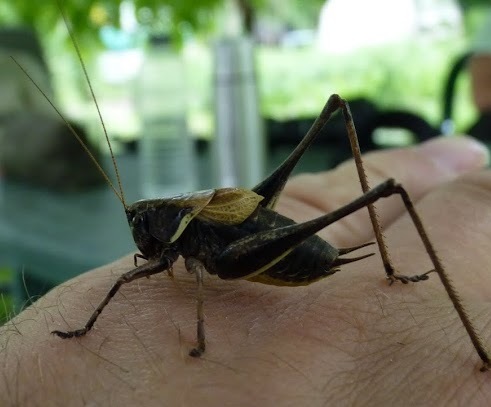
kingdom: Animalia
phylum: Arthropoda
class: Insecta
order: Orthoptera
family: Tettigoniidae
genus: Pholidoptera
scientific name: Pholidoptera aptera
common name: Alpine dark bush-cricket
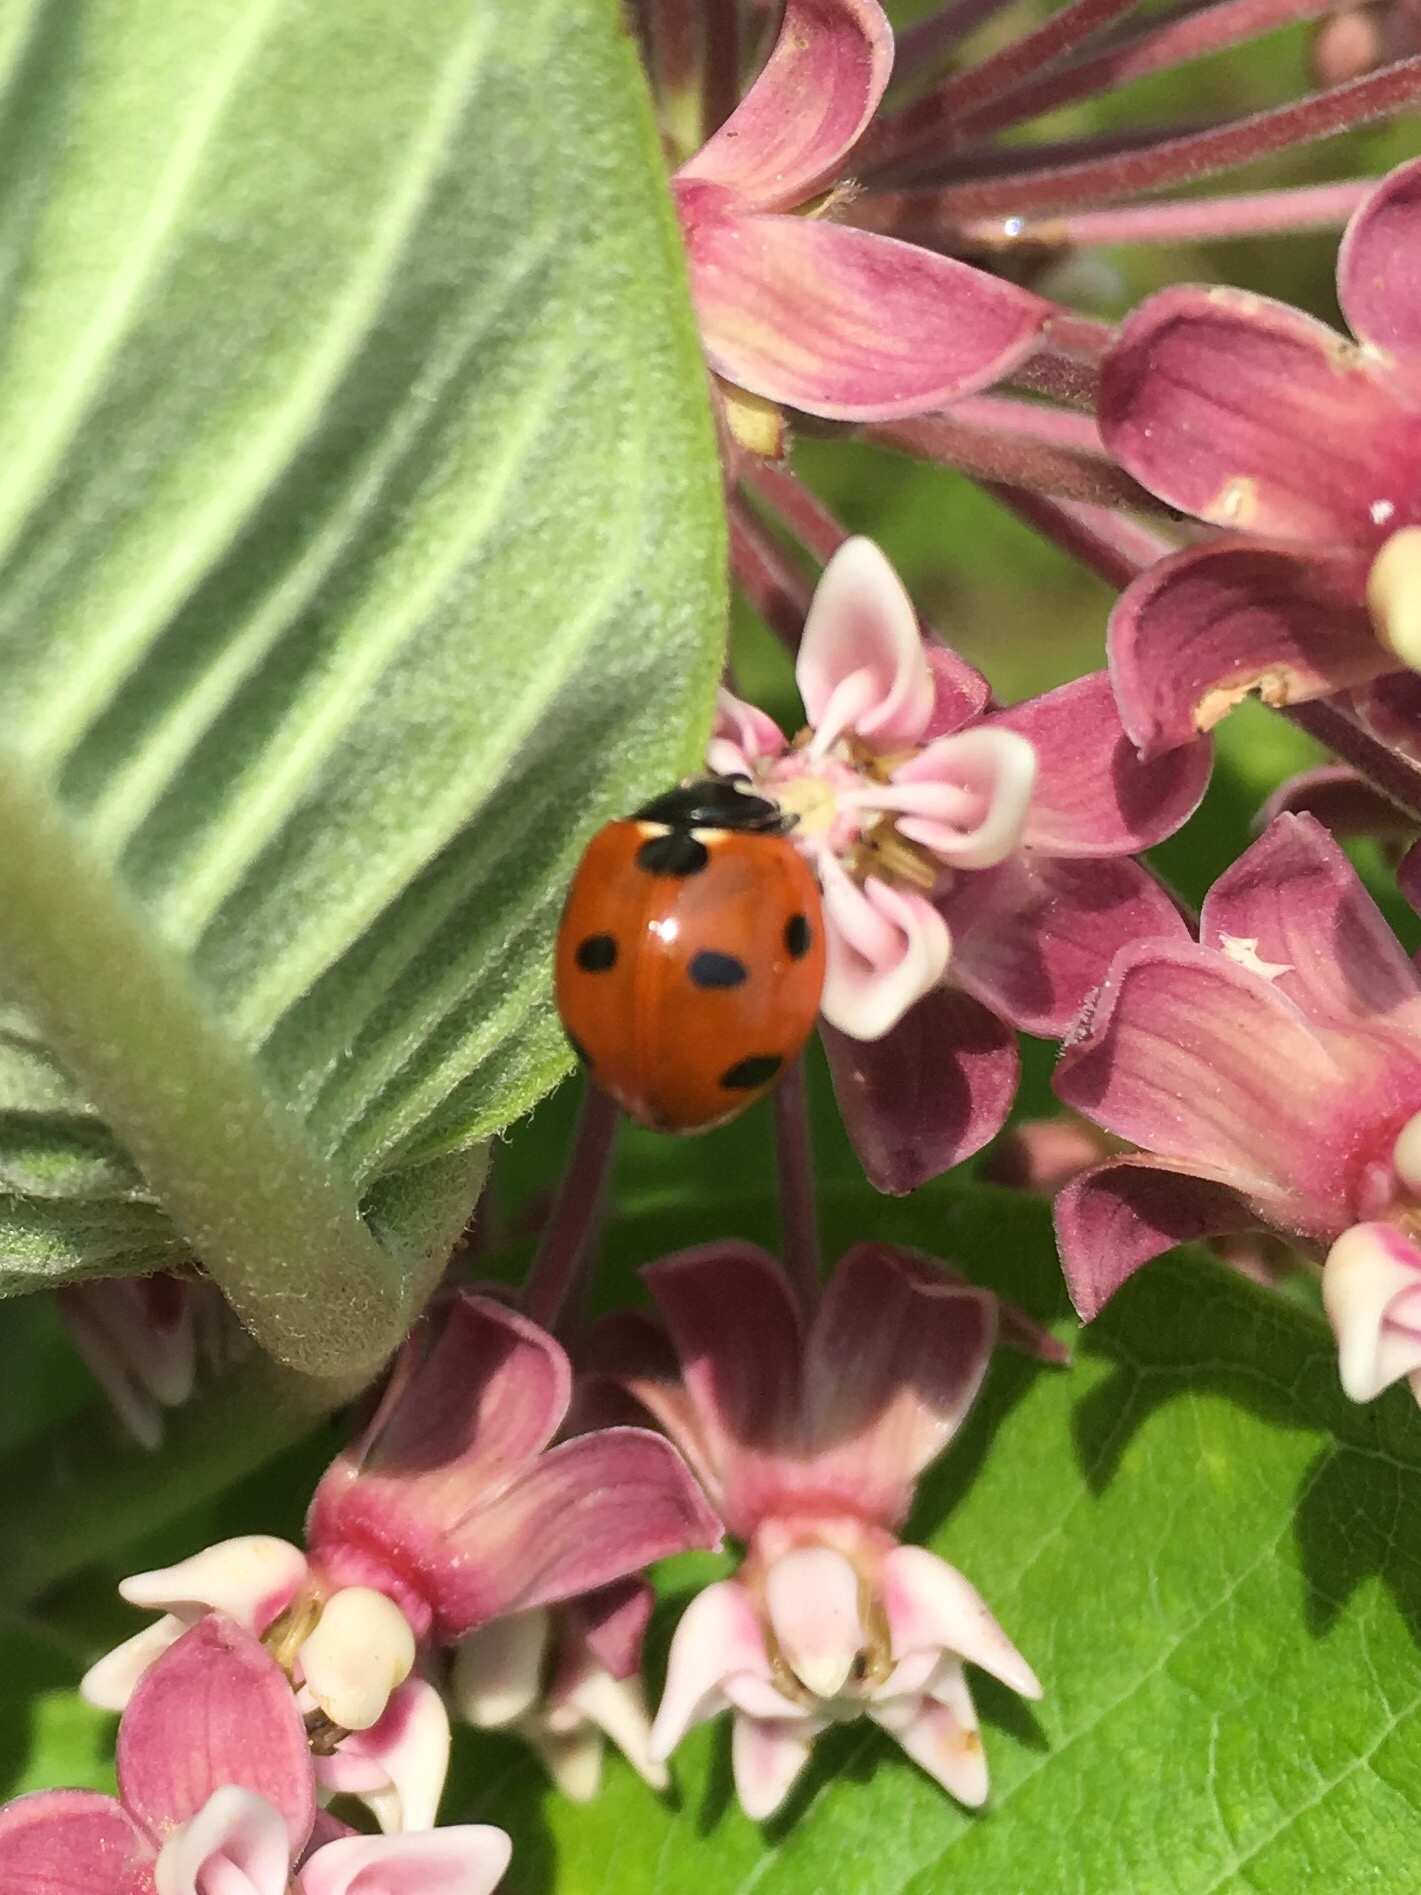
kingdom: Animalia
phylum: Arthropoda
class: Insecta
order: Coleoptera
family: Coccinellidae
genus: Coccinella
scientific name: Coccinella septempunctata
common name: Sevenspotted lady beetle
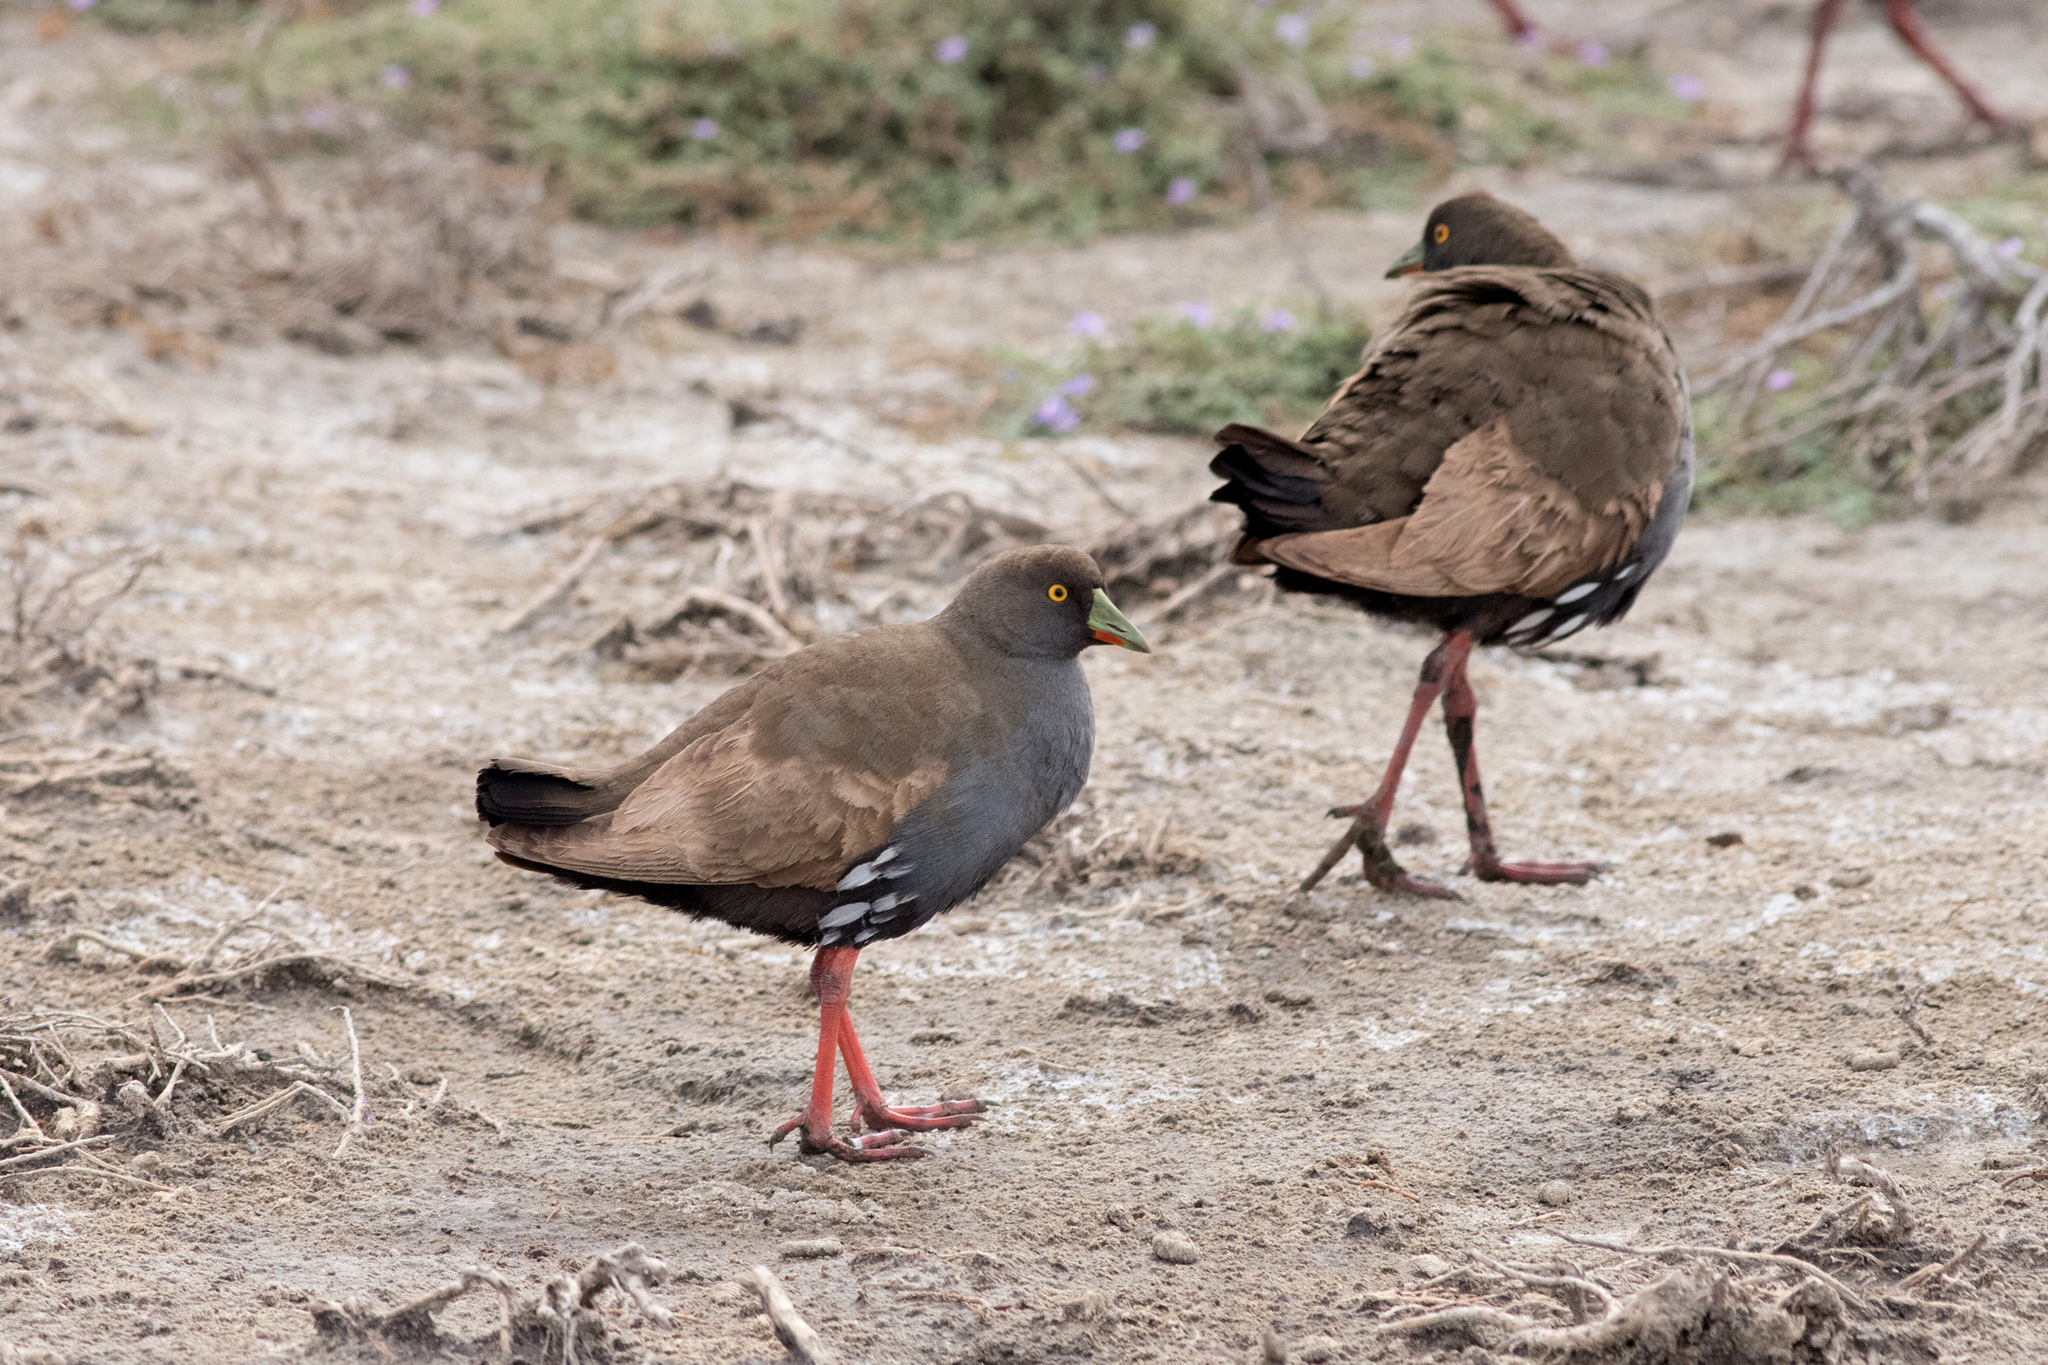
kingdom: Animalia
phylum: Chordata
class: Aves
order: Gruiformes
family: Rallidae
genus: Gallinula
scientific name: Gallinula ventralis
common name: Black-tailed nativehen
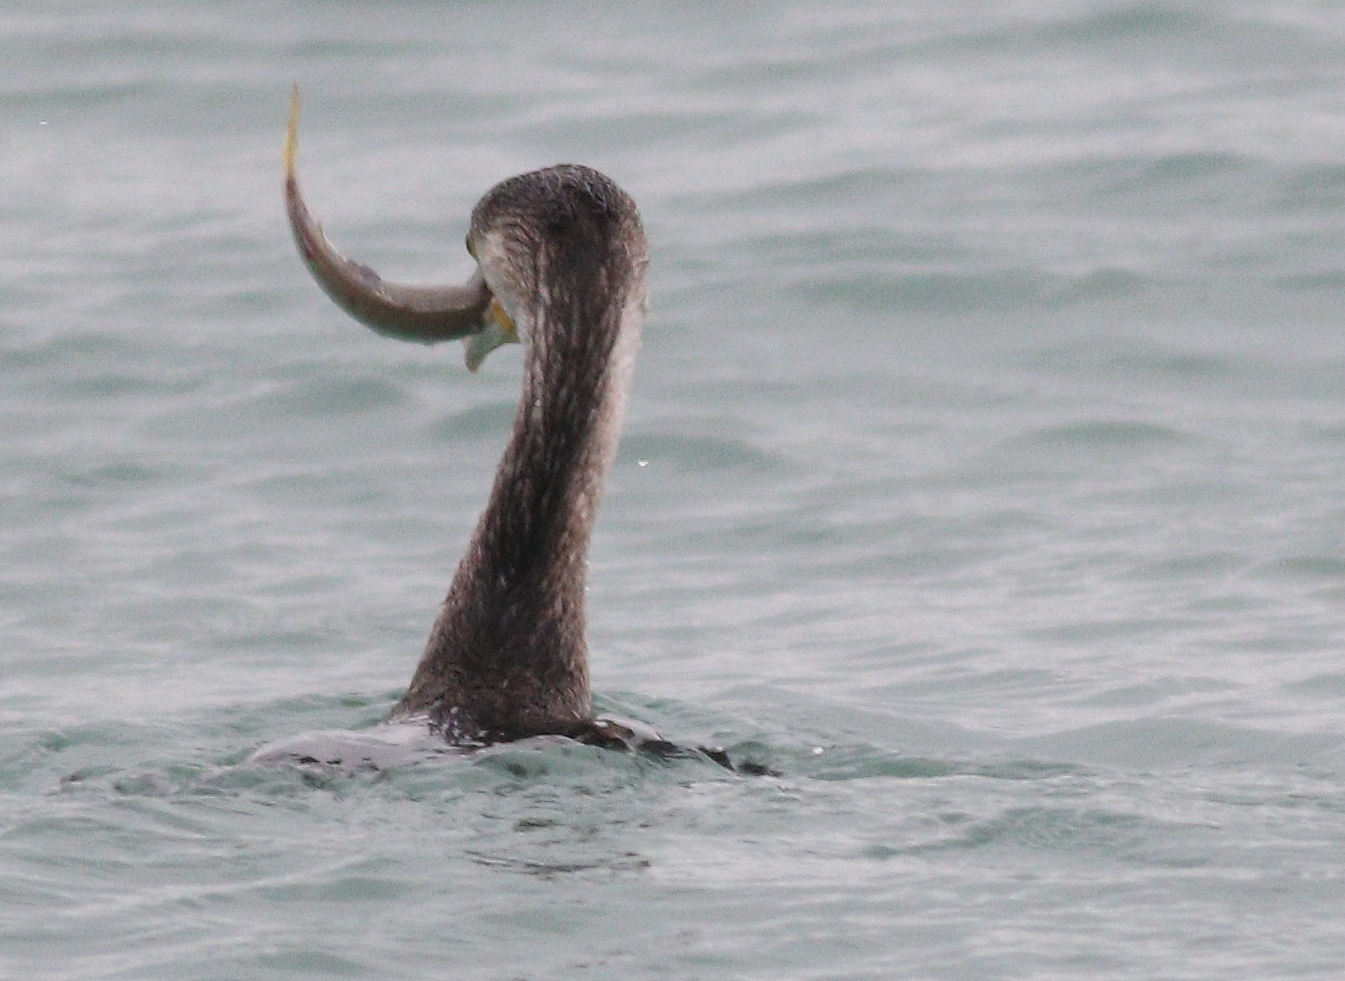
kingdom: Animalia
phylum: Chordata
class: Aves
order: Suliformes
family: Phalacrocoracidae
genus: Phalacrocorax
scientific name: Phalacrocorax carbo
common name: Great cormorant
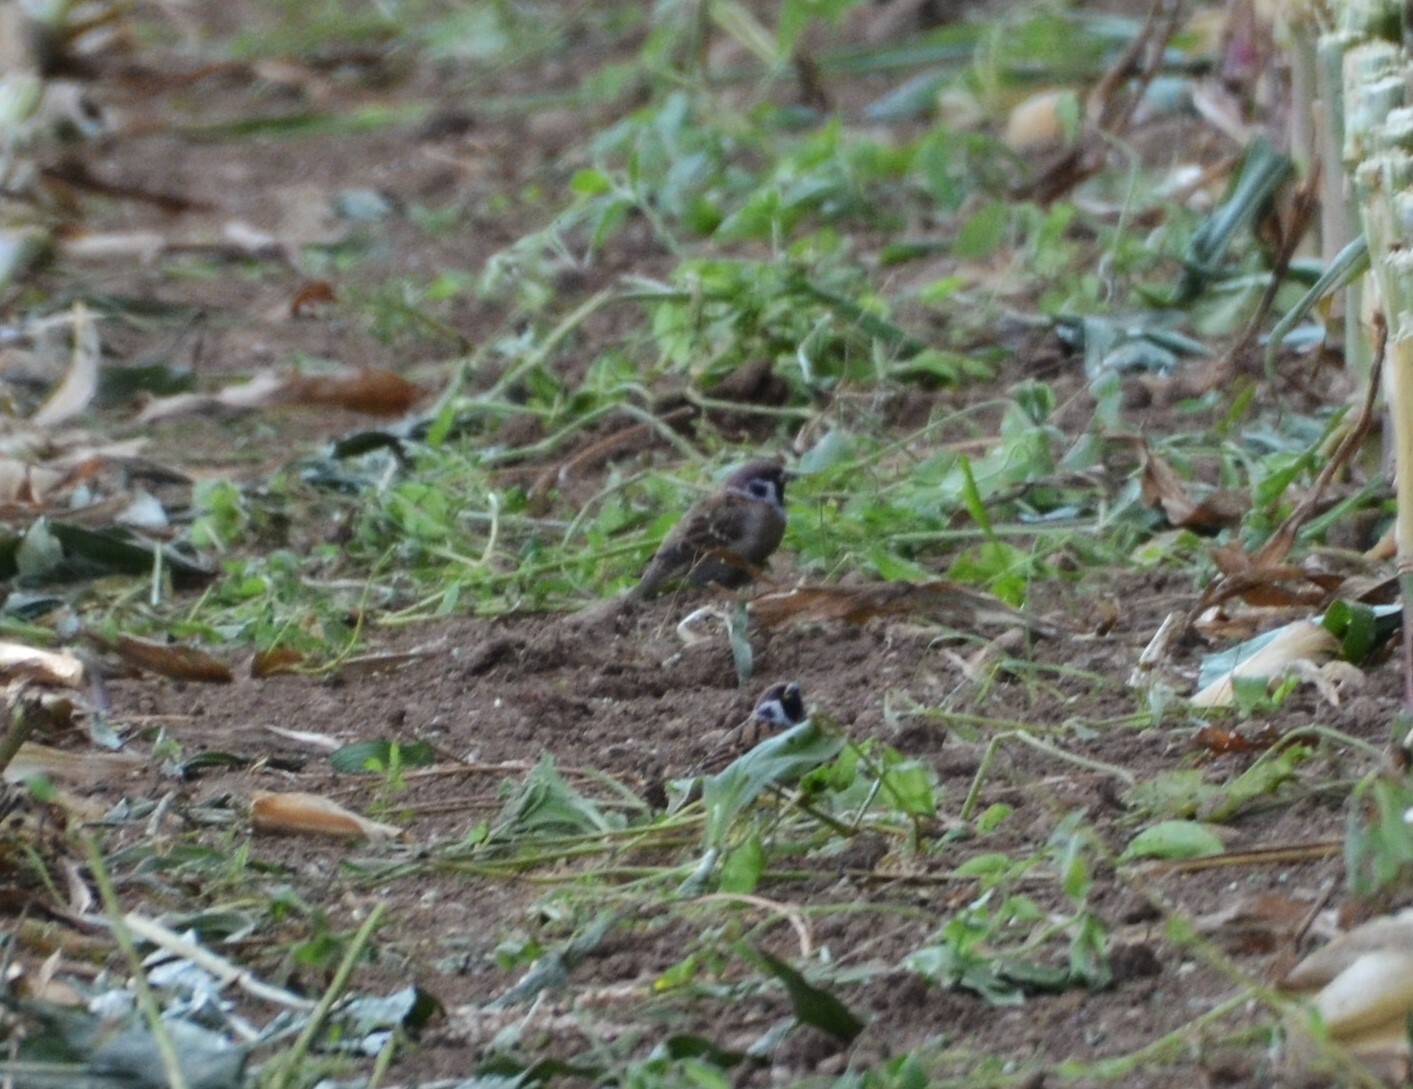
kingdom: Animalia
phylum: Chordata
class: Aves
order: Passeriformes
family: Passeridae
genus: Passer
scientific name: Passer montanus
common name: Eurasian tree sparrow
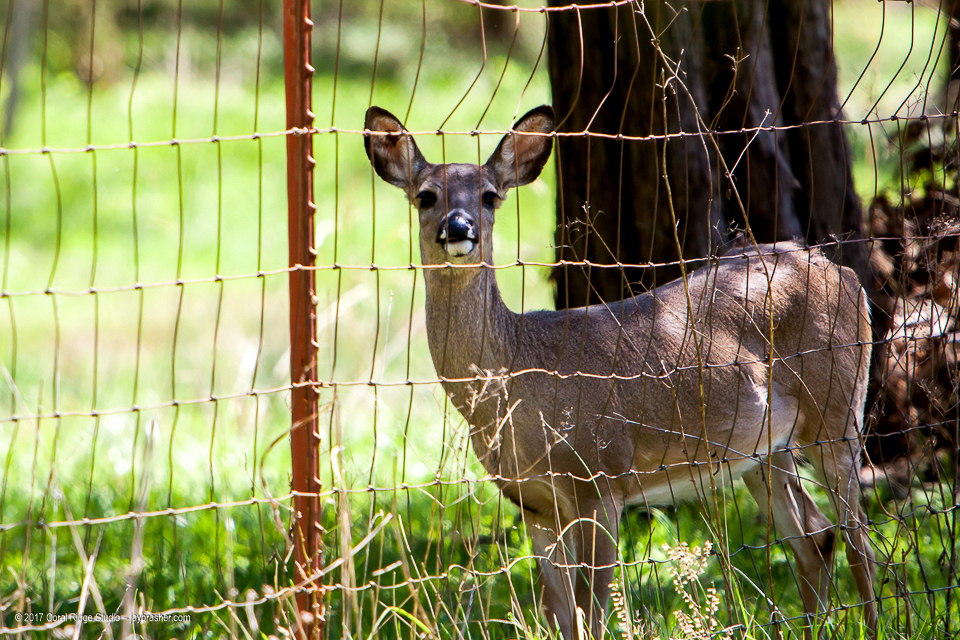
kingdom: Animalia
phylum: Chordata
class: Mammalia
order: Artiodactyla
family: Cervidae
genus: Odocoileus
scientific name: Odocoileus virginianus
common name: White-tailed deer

### Description of the task
Update the listing by replacing "common name" with "vernacular name" wherever it occurs, and give back every line of the listing otherwise unchanged. Leave the pictures out.

### Expected output
kingdom: Animalia
phylum: Arthropoda
class: Insecta
order: Orthoptera
family: Tettigoniidae
genus: Pholidoptera
scientific name: Pholidoptera aptera
vernacular name: Alpine dark bush-cricket
kingdom: Animalia
phylum: Arthropoda
class: Insecta
order: Coleoptera
family: Coccinellidae
genus: Coccinella
scientific name: Coccinella septempunctata
vernacular name: Sevenspotted lady beetle
kingdom: Animalia
phylum: Chordata
class: Aves
order: Gruiformes
family: Rallidae
genus: Gallinula
scientific name: Gallinula ventralis
vernacular name: Black-tailed nativehen
kingdom: Animalia
phylum: Chordata
class: Aves
order: Suliformes
family: Phalacrocoracidae
genus: Phalacrocorax
scientific name: Phalacrocorax carbo
vernacular name: Great cormorant
kingdom: Animalia
phylum: Chordata
class: Aves
order: Passeriformes
family: Passeridae
genus: Passer
scientific name: Passer montanus
vernacular name: Eurasian tree sparrow
kingdom: Animalia
phylum: Chordata
class: Mammalia
order: Artiodactyla
family: Cervidae
genus: Odocoileus
scientific name: Odocoileus virginianus
vernacular name: White-tailed deer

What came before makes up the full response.